**To do**
The output is the lines below from the one with "38. David, H.;" through the one with "47. Bravo, I.;", both included, printed exactly and with no other line.

Collected data:
○ ○ ○ ○ ○ ○ ○
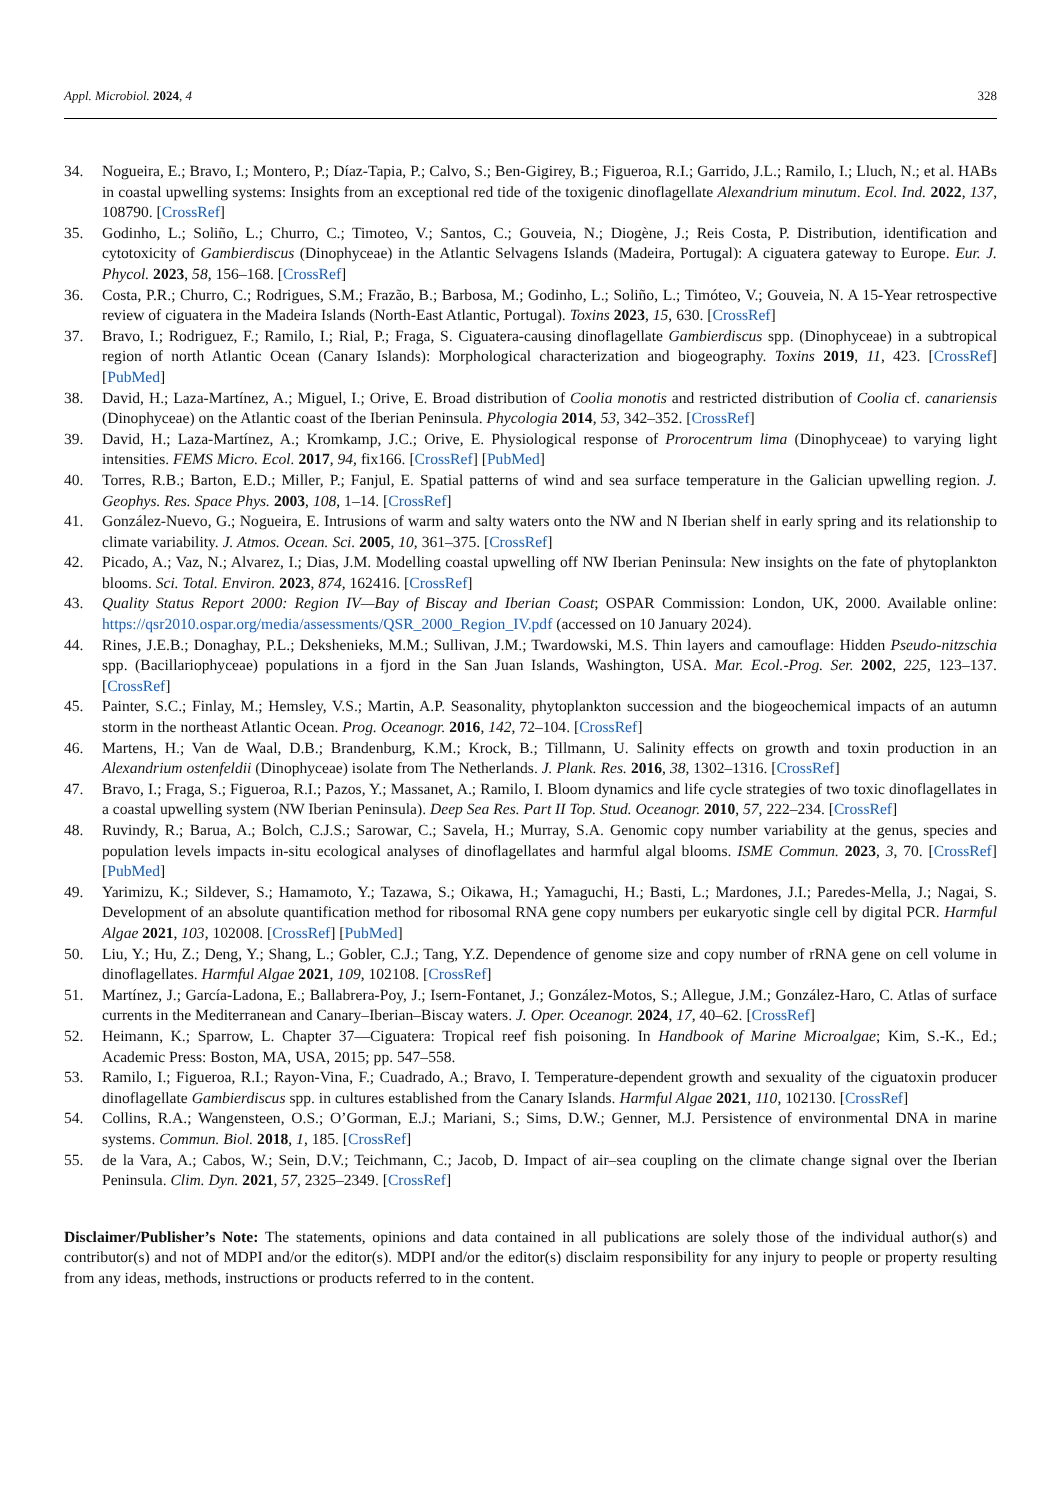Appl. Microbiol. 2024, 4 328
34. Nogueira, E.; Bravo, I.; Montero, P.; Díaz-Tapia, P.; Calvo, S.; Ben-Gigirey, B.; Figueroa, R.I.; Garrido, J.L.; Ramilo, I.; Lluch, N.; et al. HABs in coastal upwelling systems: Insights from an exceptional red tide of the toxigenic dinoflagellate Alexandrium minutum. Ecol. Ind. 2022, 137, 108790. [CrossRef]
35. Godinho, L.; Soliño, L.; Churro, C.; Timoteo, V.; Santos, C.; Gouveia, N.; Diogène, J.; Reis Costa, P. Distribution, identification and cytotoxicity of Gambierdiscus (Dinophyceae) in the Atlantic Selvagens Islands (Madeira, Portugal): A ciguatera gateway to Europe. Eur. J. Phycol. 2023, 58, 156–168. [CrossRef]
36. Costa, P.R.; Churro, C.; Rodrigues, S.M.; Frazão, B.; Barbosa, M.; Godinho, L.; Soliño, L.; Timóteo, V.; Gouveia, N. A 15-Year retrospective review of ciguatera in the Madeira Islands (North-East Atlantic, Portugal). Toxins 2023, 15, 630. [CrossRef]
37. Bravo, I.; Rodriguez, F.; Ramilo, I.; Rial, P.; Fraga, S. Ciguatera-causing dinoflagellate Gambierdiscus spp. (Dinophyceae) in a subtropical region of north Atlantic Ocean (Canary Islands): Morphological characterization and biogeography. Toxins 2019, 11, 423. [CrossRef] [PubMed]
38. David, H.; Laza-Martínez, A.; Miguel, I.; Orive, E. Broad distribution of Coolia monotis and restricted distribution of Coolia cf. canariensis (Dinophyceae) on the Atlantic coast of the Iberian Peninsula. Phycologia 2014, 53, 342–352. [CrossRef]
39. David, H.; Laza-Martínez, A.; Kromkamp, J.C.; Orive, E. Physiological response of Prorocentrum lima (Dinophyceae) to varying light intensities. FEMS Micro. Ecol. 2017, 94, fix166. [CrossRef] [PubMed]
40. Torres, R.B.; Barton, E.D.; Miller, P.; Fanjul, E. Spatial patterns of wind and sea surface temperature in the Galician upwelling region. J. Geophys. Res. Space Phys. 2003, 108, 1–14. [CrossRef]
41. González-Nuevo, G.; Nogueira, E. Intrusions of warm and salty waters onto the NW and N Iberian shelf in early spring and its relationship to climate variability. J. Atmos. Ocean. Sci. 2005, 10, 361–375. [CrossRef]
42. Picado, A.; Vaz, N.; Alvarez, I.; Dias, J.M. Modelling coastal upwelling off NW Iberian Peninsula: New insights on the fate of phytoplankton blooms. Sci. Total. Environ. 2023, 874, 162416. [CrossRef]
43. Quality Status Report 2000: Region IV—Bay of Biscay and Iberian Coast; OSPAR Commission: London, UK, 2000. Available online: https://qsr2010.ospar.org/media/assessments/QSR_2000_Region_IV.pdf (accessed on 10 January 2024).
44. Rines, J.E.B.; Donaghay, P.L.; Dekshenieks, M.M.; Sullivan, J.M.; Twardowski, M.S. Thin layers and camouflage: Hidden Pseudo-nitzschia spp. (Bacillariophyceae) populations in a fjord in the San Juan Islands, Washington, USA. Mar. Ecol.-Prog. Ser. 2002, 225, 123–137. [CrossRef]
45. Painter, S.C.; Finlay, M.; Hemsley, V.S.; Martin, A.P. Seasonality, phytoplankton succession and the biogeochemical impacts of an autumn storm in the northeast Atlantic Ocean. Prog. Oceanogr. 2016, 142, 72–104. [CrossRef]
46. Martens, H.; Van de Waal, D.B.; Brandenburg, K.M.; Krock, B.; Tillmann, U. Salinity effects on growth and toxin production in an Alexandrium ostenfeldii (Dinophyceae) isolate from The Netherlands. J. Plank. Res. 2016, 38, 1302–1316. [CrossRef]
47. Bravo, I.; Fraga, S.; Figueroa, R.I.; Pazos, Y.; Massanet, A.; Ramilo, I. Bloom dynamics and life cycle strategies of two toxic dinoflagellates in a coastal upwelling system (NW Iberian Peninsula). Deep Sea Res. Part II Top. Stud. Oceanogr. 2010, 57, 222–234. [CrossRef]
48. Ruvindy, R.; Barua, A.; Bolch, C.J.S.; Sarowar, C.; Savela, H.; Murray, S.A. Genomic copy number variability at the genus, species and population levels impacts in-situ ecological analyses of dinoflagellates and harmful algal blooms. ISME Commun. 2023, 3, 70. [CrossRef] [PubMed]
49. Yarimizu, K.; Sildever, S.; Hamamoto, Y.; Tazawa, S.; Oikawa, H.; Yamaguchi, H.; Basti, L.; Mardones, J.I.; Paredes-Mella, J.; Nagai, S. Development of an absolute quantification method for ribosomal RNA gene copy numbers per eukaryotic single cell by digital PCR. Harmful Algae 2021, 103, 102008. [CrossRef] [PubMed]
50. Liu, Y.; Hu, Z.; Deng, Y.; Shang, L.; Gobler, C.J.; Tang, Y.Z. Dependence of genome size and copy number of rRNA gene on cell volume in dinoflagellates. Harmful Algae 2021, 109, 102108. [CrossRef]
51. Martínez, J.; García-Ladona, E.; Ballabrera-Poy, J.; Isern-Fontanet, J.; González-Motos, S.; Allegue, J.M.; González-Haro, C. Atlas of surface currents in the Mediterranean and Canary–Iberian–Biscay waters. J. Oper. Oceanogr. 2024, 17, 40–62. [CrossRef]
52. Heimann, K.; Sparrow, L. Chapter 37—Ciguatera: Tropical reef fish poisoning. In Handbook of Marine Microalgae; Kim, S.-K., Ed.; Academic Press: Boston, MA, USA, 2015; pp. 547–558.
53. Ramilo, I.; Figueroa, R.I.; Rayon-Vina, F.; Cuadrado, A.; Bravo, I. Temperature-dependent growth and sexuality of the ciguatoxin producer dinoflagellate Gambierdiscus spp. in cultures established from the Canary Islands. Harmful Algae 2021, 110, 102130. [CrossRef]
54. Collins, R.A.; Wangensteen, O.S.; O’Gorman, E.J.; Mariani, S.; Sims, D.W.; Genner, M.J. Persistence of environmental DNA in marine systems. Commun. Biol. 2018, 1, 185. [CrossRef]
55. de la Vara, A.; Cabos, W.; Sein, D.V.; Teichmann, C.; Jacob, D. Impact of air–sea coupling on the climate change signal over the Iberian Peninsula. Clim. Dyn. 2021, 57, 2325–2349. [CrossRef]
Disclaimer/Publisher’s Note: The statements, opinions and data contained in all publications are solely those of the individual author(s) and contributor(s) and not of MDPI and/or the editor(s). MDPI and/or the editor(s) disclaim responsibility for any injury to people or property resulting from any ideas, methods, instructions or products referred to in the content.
○ ○ ○ ○ ○ ○ ○
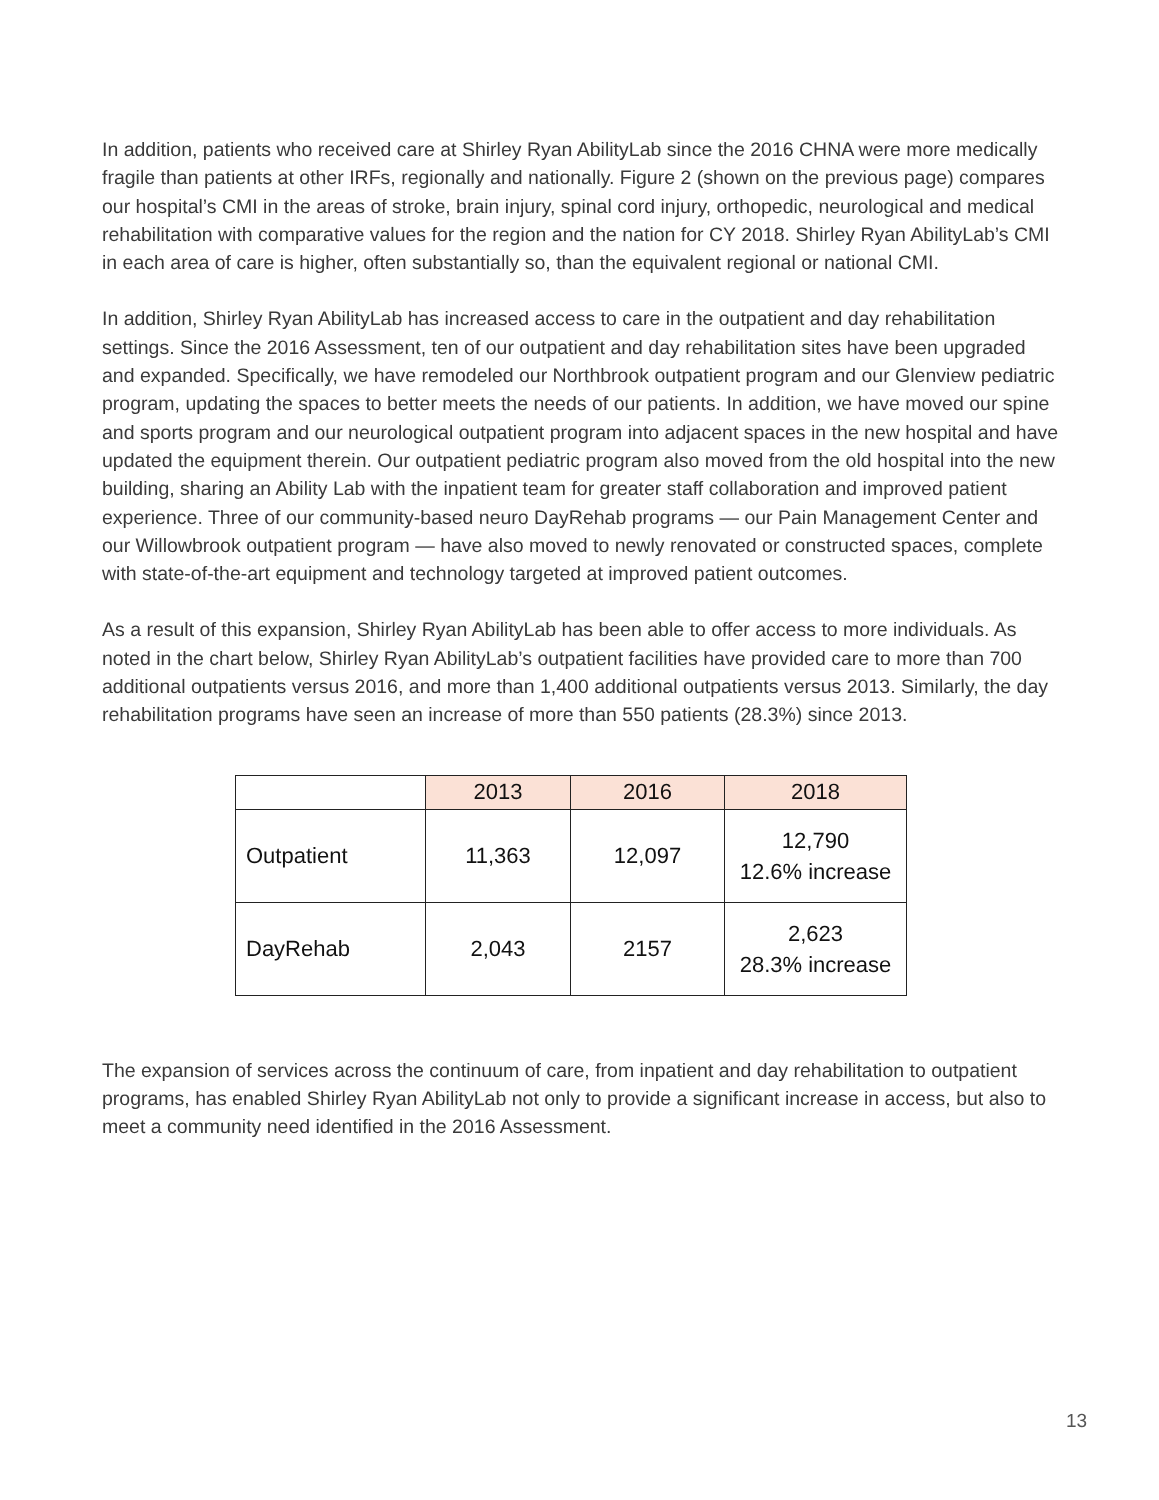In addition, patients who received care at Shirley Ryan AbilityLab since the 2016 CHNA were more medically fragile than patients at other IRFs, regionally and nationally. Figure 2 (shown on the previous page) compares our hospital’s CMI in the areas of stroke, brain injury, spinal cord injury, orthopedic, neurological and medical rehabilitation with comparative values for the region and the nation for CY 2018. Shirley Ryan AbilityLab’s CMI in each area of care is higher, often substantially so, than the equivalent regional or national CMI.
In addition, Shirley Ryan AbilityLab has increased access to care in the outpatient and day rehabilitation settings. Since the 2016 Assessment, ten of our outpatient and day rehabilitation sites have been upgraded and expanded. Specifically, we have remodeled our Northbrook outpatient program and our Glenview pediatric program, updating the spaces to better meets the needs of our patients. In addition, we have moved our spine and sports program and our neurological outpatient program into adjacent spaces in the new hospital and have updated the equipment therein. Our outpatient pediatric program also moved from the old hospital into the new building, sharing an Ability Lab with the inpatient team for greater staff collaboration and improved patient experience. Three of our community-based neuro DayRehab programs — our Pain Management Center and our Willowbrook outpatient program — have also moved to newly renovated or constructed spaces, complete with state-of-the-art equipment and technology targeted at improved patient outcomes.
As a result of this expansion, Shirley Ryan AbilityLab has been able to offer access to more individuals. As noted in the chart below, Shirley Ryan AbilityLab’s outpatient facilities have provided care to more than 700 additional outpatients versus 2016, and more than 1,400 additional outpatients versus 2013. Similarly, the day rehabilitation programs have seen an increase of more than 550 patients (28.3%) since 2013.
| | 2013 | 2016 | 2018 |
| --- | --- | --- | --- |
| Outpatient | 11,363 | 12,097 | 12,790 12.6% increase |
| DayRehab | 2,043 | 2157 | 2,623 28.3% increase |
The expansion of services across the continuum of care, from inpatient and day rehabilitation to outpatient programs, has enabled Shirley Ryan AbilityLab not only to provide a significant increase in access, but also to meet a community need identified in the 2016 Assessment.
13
○ ○ ○ ○ ○ ○ ○
**Exercise solution**
38. David, H.; Laza-Martínez, A.; Miguel, I.; Orive, E. Broad distribution of Coolia monotis and restricted distribution of Coolia cf. canariensis (Dinophyceae) on the Atlantic coast of the Iberian Peninsula. Phycologia 2014, 53, 342–352. [CrossRef]
39. David, H.; Laza-Martínez, A.; Kromkamp, J.C.; Orive, E. Physiological response of Prorocentrum lima (Dinophyceae) to varying light intensities. FEMS Micro. Ecol. 2017, 94, fix166. [CrossRef] [PubMed]
40. Torres, R.B.; Barton, E.D.; Miller, P.; Fanjul, E. Spatial patterns of wind and sea surface temperature in the Galician upwelling region. J. Geophys. Res. Space Phys. 2003, 108, 1–14. [CrossRef]
41. González-Nuevo, G.; Nogueira, E. Intrusions of warm and salty waters onto the NW and N Iberian shelf in early spring and its relationship to climate variability. J. Atmos. Ocean. Sci. 2005, 10, 361–375. [CrossRef]
42. Picado, A.; Vaz, N.; Alvarez, I.; Dias, J.M. Modelling coastal upwelling off NW Iberian Peninsula: New insights on the fate of phytoplankton blooms. Sci. Total. Environ. 2023, 874, 162416. [CrossRef]
43. Quality Status Report 2000: Region IV—Bay of Biscay and Iberian Coast; OSPAR Commission: London, UK, 2000. Available online: https://qsr2010.ospar.org/media/assessments/QSR_2000_Region_IV.pdf (accessed on 10 January 2024).
44. Rines, J.E.B.; Donaghay, P.L.; Dekshenieks, M.M.; Sullivan, J.M.; Twardowski, M.S. Thin layers and camouflage: Hidden Pseudo-nitzschia spp. (Bacillariophyceae) populations in a fjord in the San Juan Islands, Washington, USA. Mar. Ecol.-Prog. Ser. 2002, 225, 123–137. [CrossRef]
45. Painter, S.C.; Finlay, M.; Hemsley, V.S.; Martin, A.P. Seasonality, phytoplankton succession and the biogeochemical impacts of an autumn storm in the northeast Atlantic Ocean. Prog. Oceanogr. 2016, 142, 72–104. [CrossRef]
46. Martens, H.; Van de Waal, D.B.; Brandenburg, K.M.; Krock, B.; Tillmann, U. Salinity effects on growth and toxin production in an Alexandrium ostenfeldii (Dinophyceae) isolate from The Netherlands. J. Plank. Res. 2016, 38, 1302–1316. [CrossRef]
47. Bravo, I.; Fraga, S.; Figueroa, R.I.; Pazos, Y.; Massanet, A.; Ramilo, I. Bloom dynamics and life cycle strategies of two toxic dinoflagellates in a coastal upwelling system (NW Iberian Peninsula). Deep Sea Res. Part II Top. Stud. Oceanogr. 2010, 57, 222–234. [CrossRef]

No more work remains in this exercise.